A: Tornados pose the greatest threat to population health


Q: Which types of events have the greatest economic consequences?

## Create two new datasets to distinguish crop damage and property damage
property <- subset(data, select = c("EVTYPE", "PROPDMG", "PROPDMGEXP"))
crops <- subset(data, select = c("EVTYPE", "CROPDMG", "CROPDMGEXP"))

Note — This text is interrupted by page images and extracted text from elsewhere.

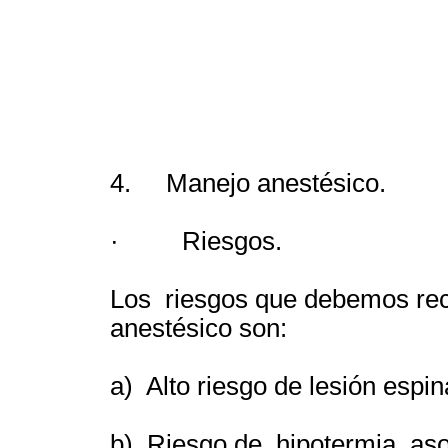
4. Manejo anestésico.
· Riesgos.
Los riesgos que debemos rec
anestésico son:
a) Alto riesgo de lesión espin
b) Riesgo de hipotermia aso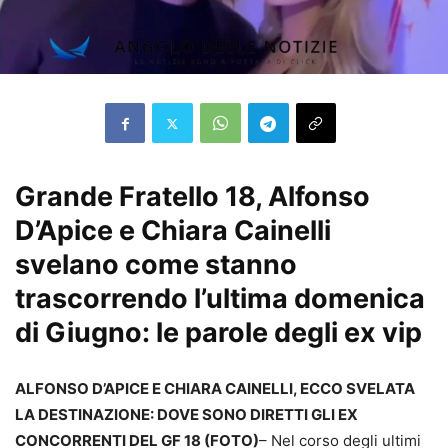
Grande Fratello 18, Alfonso
D’Apice e Chiara Cainelli
svelano come stanno
trascorrendo l’ultima domenica
di Giugno: le parole degli ex vip
ALFONSO D’APICE E CHIARA CAINELLI, ECCO SVELATA
LA DESTINAZIONE: DOVE SONO DIRETTI GLI EX
CONCORRENTI DEL GF 18 (FOTO)
– Nel corso degli ultimi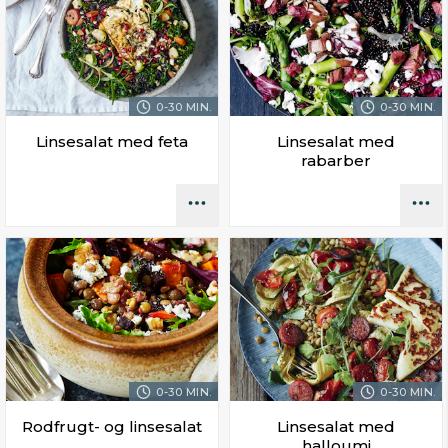
0-30 MIN.
0-30 MIN.
Linsesalat med feta
Linsesalat med
rabarber
0-30 MIN.
0-30 MIN.
Rodfrugt- og linsesalat
Linsesalat med
halloumi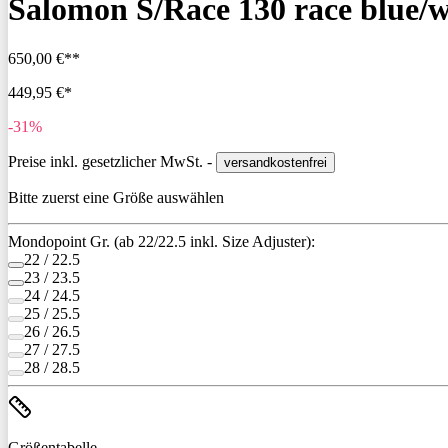
Salomon S/Race 130 race blue/w
650,00 €**
449,95 €*
-31%
Preise inkl. gesetzlicher MwSt. -
versandkostenfrei
Bitte zuerst eine Größe auswählen
Mondopoint Gr. (ab 22/22.5 inkl. Size Adjuster):
22 / 22.5
23 / 23.5
24 / 24.5
25 / 25.5
26 / 26.5
27 / 27.5
28 / 28.5
Größentabelle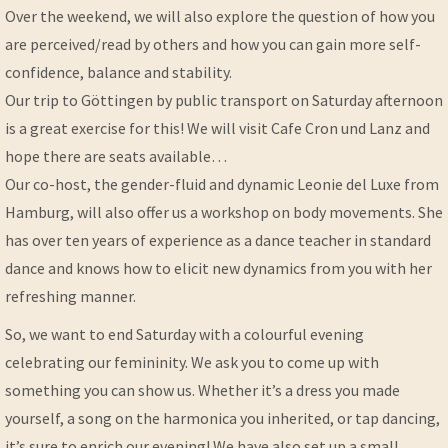
Over the weekend, we will also explore the question of how you
are perceived/read by others and how you can gain more self-
confidence, balance and stability.
Our trip to Göttingen by public transport on Saturday afternoon
is a great exercise for this! We will visit Cafe Cron und Lanz and
hope there are seats available…
Our co-host, the gender-fluid and dynamic Leonie del Luxe from
Hamburg, will also offer us a workshop on body movements. She
has over ten years of experience as a dance teacher in standard
dance and knows how to elicit new dynamics from you with her
refreshing manner.
So, we want to end Saturday with a colourful evening
celebrating our femininity. We ask you to come up with
something you can show us. Whether it’s a dress you made
yourself, a song on the harmonica you inherited, or tap dancing,
it’s sure to enrich our evening! We have also set up a small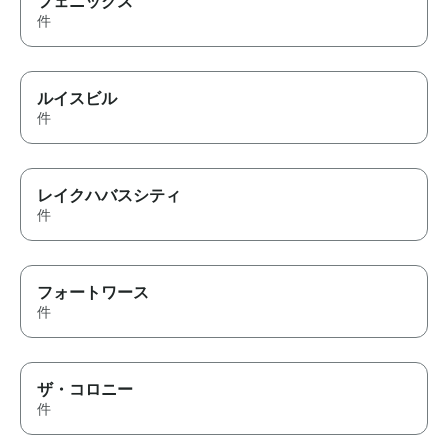
フェニックス
件
ルイスビル
件
レイクハバスシティ
件
フォートワース
件
ザ・コロニー
件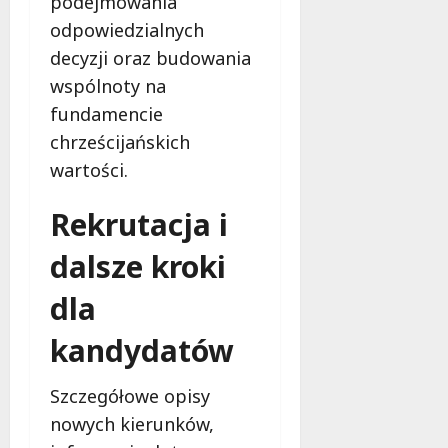
podejmowania
odpowiedzialnych
decyzji oraz budowania
wspólnoty na
fundamencie
chrześcijańskich
wartości.
Rekrutacja i
dalsze kroki
dla
kandydatów
Szczegółowe opisy
nowych kierunków,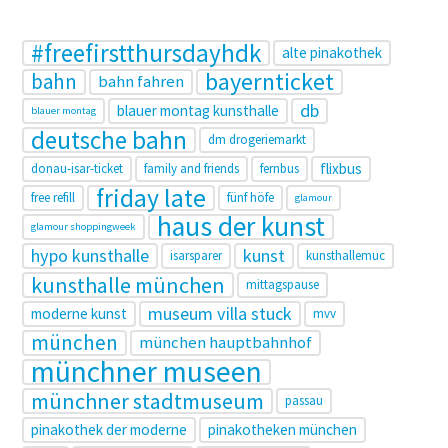
#freefirstthursdayhdk
alte pinakothek
bayernticket
bahn
bahn fahren
db
blauer montag kunsthalle
blauer montag
deutsche bahn
dm drogeriemarkt
flixbus
donau-isar-ticket
family and friends
fernbus
friday late
free refill
fünf höfe
glamour
haus der kunst
glamour shoppingweek
hypo kunsthalle
kunst
isarsparer
kunsthallemuc
kunsthalle münchen
mittagspause
museum villa stuck
moderne kunst
mvv
münchen
münchen hauptbahnhof
münchner museen
münchner stadtmuseum
passau
pinakothek der moderne
pinakotheken münchen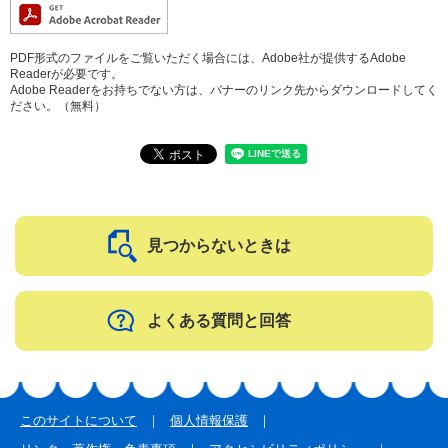
PDF形式のファイルをご覧いただく場合には、Adobe社が提供するAdobe
Readerが必要です。
Adobe Readerをお持ちでない方は、バナーのリンク先からダウンロードしてく
ださい。（無料）
見つからないときは
よくある質問と回答
このサイトについて
個人情報保護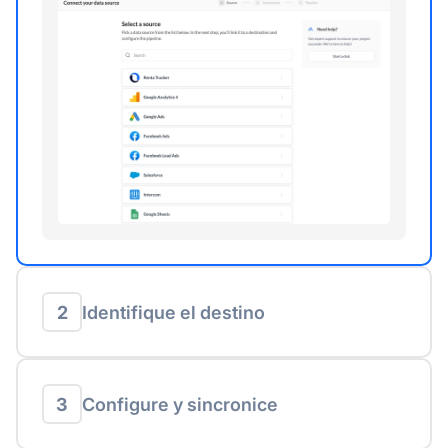
2
Identifique el destino
3
Configure y sincronice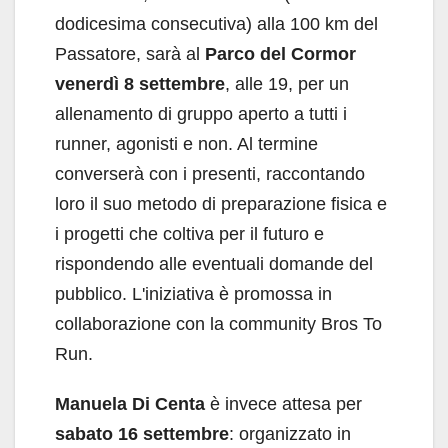
dodicesima consecutiva) alla 100 km del
Passatore, sarà al
Parco del Cormor
venerdì 8 settembre
, alle 19, per un
allenamento di gruppo aperto a tutti i
runner, agonisti e non. Al termine
converserà con i presenti, raccontando
loro il suo metodo di preparazione fisica e
i progetti che coltiva per il futuro e
rispondendo alle eventuali domande del
pubblico. L'iniziativa è promossa in
collaborazione con la community Bros To
Run.
Manuela Di Centa
è invece attesa per
sabato 16 settembre
: organizzato in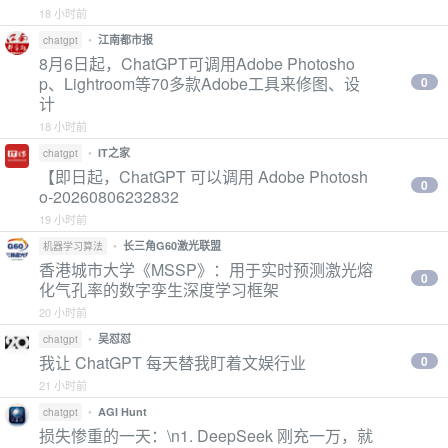
18 小时前
•
江南都市报
chatgpt
8月6日起，ChatGPT可调用Adobe Photosho
p、Lightroom等70多款Adobe工具来修图、设
0
计
18 小时前
•
IT之家
chatgpt
【即日起，ChatGPT 可以调用 Adobe Photosh
0
o-20260806232832
19 小时前
•
长三角G60激光联盟
机器学习算法
香港城市大学《MSSP》：用于实时预测激光熔
0
化气孔率的数字孪生深度学习框架
20 小时前
•
吴怼怼
chatgpt
我让 ChatGPT 每天替我盯着文娱行业
0
21 小时前
•
AGI Hunt
chatgpt
损失惨重的一天：\n1. DeepSeek 刚充一万，就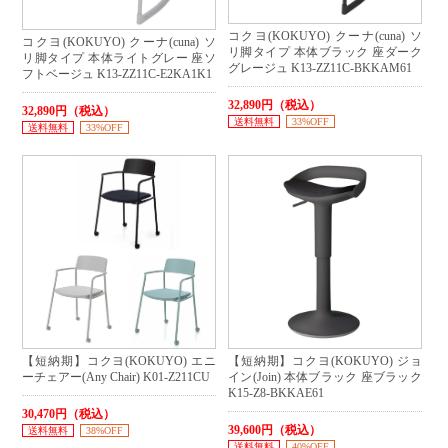
コクヨ(KOKUYO) クーナ(cuna) ソ
コクヨ(KOKUYO) クーナ(cuna) ソ
リ脚タイプ 本体ブラック 座ダーク
リ脚タイプ 本体ライトグレー 座ソ
グレージュ K13-ZZ11C-BKKAM61
フトベージュ K13-ZZ11C-E2KA1K1
32,890円（税込）
32,890円（税込）
送料無料
33%OFF
送料無料
33%OFF
【短納期】コクヨ(KOKUYO) エニ
【短納期】コクヨ(KOKUYO) ジョ
ーチェアー(Any Chair) K01-Z211CU
イン(Join) 本体ブラック 座ブラック
K15-Z8-BKKAE61
30,470円（税込）
39,600円（税込）
送料無料
38%OFF
送料無料
40%OFF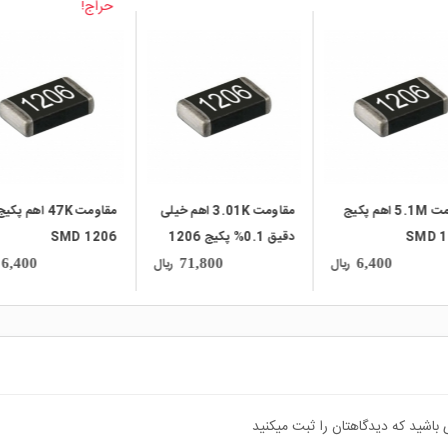
حراج!
local_mall
local_mall
مقاومت 5.1M اهم پکیج
مقاومت 3.01K اهم خیلی
مقاومت 47K اهم پکی
SMD 1
دقیق 0.1% پکیج 1206
SMD 1206
SMD
ریال
ریال
6,400
71,800
6,400
 باشید که دیدگاهتان را ثبت میکنید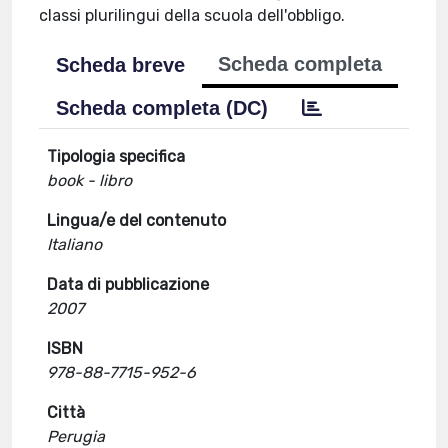
classi plurilingui della scuola dell'obbligo.
Scheda completa
Scheda breve
Scheda completa (DC)
Tipologia specifica
book - libro
Lingua/e del contenuto
Italiano
Data di pubblicazione
2007
ISBN
978-88-7715-952-6
Città
Perugia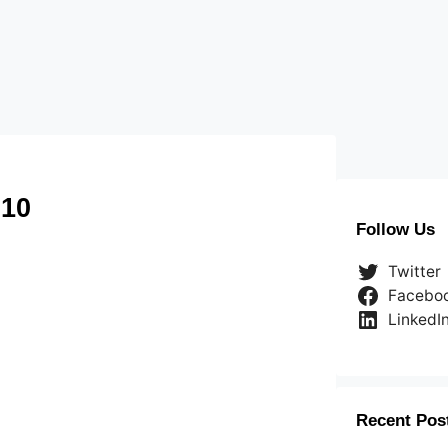
10
Follow Us
Twitter
Facebo
LinkedI
Recent Pos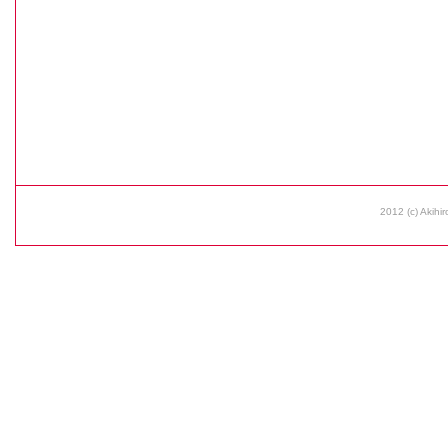
2012 (c) Akihir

## Calculate total damage by multiplying damage with multiplier
property$TOTALDMG <- property$PROPDMG * property$PROPDMGEXP
crops$TOTALDMG <- crops$CROPDMG * crops$CROPDMGEXP

## Remove all NAs from both datasets
property <- na.omit(property)
crops <- na.omit(crops)

## Create aggregate datasets for each type to graph
property_agg <- aggregate(property$TOTALDMG ~ property$EVTYPE, data = property, sum)
crops_agg <- aggregate(crops$TOTALDMG ~ crops$EVTYPE, data = crops, sum)

## Order by TOTALDMG
property_agg <- property_agg[order(-property_agg$`property$TOTALDMG`),]
crops_agg <- crops_agg[order(-crops_agg$`crops$TOTALDMG`),]

## Take only top 10
property_agg <- subset(property_agg[1:10,])
crops_agg <- subset(crops_agg[1:10,])

## Rename columns since ggplot gets confused
colnames(property_agg) <- c("EVENT", "DMG")
colnames(crops_agg) <- c("EVENT", "DMG")

## Plot property data
ggplot(data = property_agg, 
       aes(x=EVENT, y=DMG, fill=EVENT)) + 
       geom_bar(stat = "identity") + 
       labs(title="Ten 10 Causes of Property Damage") + 
       labs(x = "Type of event", y = "Property Damage") +
       theme(axis.text.x  = element_text(size=0)) + 
       scale_fill_discrete(name = "Event Type")

## Plot crops data
ggplot(data = crops_agg, 
       aes(x=EVENT, y=DMG, fill=EVENT)) + 
       geom_bar(stat = "identity") + 
       labs(title="Top 10 Causes of Crop Damage") + 
       labs(x = "Event Type", y = "Crop Damage") +
       theme(axis.text.x  = element_text(size=0)) + 
       scale_fill_discrete(name = "Event Type")

A: Floods have the greatest economic impact towards property and Drought has the greatest economic impact towards crops.